--- PASSAGE PROVIDED ---

US District Court Decision Listing

April 2016

* Published


ADMIRALTY; PERSONAL JURISDICTION; VENUE

4/4/16
Matthew D. Bobola v. F/V Expectation, et al.
Case No. 15-cv-296-PB, Opinion No. 2016 DNH 077

Former deckhand Matthew D. Bobola, proceeding pro se, sued his former employer, the ship he crewed, and several individual crewmembers for injuries he allegedly suffered while on board the ship F/V Expectation. Bobola later brought a motion to change venue, admitting that he had sued in “the wrong court,” and requested a transfer to the federal district court for Massachusetts in Boston. The defendants opposed Bobola’s motion to transfer and also brought a motion to dismiss for a variety of grounds, including lack of personal jurisdiction. The court found that it lacked jurisdiction over the case and transferred it to Massachusetts under 28 U.S.C. § 1631. 4 pages. Judge Paul J. Barbadoro.


BANKRUPTCY APPEAL

4/6/16
Pfenning, et al. v. Brewer, et al.
Case No. 15-cv-422-PB, Opinion No. 2016 DNH 078

Bette Pfenning brought an adversary action against John Brewer in the United States Bankruptcy Court for the District of New Hampshire. Pfenning alleged that Brewer breached the warranty of title by selling real property to Pfenning without first obtaining the mortgagee’s consent to convey the property subject to an outstanding mortgage. The Bankruptcy Court dismissed Pfenning’s claim, and she appealed. On appeal, Pfenning argued that Brewer did not have “good right to sell and convey” the property to Pfenning, because he did not get the mortgagee to waive its due-on-sale clause before selling the property. The court rejected this argument, because the due-on-sale clause did not limit Brewer’s right to convey the property; it merely allowed the mortgagee to accelerate the loan if Brewer conveyed the property without the mortgagee’s consent. The court therefore concluded the Brewer did not breach the warranty of title by selling the property subject to the outstanding mortgage, and affirmed the Bankruptcy Court’s decision. 10 pages. Judge Paul J. Barbadoro.

--- EXTRACTED RECORDS ---

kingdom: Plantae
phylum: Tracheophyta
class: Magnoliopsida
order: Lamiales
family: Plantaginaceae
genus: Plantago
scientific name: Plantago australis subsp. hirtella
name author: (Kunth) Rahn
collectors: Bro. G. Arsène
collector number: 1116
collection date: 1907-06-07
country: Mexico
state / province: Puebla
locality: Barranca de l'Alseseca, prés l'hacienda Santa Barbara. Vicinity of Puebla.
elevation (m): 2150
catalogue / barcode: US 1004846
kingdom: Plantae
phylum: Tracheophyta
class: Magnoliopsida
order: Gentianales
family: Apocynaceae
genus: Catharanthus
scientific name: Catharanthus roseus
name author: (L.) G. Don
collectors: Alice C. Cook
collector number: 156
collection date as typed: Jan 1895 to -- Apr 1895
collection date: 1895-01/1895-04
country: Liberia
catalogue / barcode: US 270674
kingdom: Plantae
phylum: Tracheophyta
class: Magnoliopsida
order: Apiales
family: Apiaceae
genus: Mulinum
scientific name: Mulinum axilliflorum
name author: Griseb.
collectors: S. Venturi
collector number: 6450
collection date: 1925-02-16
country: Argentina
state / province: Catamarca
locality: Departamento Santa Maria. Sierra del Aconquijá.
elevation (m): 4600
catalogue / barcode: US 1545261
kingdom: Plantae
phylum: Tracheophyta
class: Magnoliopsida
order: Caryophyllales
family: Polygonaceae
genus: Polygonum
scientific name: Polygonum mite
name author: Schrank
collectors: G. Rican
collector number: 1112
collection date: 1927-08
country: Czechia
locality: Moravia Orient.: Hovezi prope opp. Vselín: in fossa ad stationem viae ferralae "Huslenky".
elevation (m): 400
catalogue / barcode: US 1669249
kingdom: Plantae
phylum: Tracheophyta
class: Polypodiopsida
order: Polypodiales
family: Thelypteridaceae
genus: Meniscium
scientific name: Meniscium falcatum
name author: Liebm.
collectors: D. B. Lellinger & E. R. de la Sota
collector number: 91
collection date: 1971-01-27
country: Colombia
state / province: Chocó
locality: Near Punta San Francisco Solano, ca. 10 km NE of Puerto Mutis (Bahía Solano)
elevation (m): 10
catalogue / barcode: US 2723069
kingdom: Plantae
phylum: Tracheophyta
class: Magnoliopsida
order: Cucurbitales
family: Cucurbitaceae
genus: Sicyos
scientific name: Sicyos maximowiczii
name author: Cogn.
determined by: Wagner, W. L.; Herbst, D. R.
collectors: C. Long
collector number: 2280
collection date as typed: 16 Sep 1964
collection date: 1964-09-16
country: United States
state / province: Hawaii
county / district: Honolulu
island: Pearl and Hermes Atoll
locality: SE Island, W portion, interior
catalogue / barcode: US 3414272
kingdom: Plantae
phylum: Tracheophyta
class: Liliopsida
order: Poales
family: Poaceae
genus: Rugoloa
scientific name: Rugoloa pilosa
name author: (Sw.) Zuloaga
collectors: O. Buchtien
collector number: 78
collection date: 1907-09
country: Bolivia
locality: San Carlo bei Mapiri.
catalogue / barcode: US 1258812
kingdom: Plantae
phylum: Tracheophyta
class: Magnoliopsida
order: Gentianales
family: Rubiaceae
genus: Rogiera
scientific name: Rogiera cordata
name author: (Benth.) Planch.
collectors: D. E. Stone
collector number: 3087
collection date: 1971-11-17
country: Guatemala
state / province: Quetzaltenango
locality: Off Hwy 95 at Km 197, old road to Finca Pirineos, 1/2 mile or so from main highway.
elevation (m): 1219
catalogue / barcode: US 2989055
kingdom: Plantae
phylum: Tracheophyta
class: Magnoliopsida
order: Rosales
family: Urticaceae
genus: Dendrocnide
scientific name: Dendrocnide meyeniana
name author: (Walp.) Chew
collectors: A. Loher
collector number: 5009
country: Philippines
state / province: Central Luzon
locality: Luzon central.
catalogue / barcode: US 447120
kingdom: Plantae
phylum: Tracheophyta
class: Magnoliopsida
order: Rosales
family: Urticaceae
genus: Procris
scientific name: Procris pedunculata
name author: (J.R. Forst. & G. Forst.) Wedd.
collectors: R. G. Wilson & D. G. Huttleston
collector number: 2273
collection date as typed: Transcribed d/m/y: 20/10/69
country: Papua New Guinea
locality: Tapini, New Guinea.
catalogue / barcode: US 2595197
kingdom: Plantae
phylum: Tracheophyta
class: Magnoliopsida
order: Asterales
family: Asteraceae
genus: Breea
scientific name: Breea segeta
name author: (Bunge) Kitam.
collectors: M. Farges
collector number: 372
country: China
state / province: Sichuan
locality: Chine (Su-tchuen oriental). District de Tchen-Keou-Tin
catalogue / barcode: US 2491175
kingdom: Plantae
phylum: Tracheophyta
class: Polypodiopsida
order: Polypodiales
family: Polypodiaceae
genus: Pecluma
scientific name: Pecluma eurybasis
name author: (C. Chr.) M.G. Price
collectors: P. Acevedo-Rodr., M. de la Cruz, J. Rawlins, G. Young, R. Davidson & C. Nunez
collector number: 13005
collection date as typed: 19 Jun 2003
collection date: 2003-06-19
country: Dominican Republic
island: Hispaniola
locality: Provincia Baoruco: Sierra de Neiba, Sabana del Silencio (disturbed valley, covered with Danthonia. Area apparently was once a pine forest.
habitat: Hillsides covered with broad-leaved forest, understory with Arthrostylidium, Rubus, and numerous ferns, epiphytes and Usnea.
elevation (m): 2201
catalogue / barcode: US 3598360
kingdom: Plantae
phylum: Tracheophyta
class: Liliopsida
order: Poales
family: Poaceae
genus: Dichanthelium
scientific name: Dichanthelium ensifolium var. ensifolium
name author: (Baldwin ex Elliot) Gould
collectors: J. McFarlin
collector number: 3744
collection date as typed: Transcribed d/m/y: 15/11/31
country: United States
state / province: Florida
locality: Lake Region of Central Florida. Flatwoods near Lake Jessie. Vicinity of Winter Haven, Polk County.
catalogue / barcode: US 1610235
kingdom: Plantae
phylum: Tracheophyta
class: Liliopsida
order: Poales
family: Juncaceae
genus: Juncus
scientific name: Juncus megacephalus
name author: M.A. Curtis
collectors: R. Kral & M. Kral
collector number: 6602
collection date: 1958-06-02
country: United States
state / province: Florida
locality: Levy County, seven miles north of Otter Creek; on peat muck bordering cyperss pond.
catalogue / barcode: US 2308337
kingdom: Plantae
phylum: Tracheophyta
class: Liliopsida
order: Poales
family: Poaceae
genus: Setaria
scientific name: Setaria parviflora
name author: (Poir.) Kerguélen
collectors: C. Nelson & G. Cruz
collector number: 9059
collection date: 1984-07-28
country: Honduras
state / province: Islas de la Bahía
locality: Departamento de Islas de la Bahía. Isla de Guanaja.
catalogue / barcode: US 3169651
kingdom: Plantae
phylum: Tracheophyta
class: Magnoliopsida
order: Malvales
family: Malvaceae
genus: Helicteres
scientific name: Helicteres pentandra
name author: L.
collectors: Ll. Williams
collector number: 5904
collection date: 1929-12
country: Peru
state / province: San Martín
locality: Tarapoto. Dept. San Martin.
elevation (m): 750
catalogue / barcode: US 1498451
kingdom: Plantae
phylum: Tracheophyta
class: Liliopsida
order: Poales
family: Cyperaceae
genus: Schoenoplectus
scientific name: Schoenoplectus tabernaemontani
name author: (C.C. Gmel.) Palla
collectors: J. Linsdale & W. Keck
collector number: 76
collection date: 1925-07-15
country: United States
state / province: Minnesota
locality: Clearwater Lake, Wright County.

---

USING THE INFORMATION
1/ Answer these questions about the court decision listing:
(a) To which court did Bobola ask to have his case transferred?
(b) In Pfenning v. Brewer, what did the due-on-sale clause allow the mortgagee to do?
(c) How many pages long is the Pfenning v. Brewer opinion?
2/ Continue the court decision listing from the point after its summary of Pfenning v. Brewer.

ACTIVITY ANSWERS
1/
(a) The federal district court for Massachusetts in Boston.
(b) It allowed the mortgagee to accelerate the loan if Brewer conveyed the property without the mortgagee's consent.
(c) 10 pages.

2/
PRINCIPAL/AGENT

4/19/16
Allan Bald v. PCPA, LLC, and Prime Choice Brands, LLC
Case No. 15–cv-219-SM, Opinion No. 2016 DNH 081

Plaintiff is the sole member of a New Hampshire limited liability company (LLC). Defendants invoked a mandatory arbitration provision contained in a contract they had with the LLC and then sought to compel plaintiff (in his personal capacity) to participate in that arbitration. Plaintiff, in turn, sought a judicial declaration that he is neither a party to, nor personally bound by, that contract (or its arbitration provision). The court agreed. Despite language in the contract suggesting that it binds not just the LLC, but its “principals” as well, plaintiff is not a party to the contract. Plaintiff executed the contract solely in his capacity as an agent for the LLC, and the parties to the contract (the two corporations) had no power to make another (Bald in his personal capacity) a party absent that person’s consent. No admissible evidence was offered suggesting that Bald, in his personal capacity, ever undertook any contractual obligations. Plaintiff’s motion for summary judgment granted. 14 pages. Judge Steven J. McAuliffe.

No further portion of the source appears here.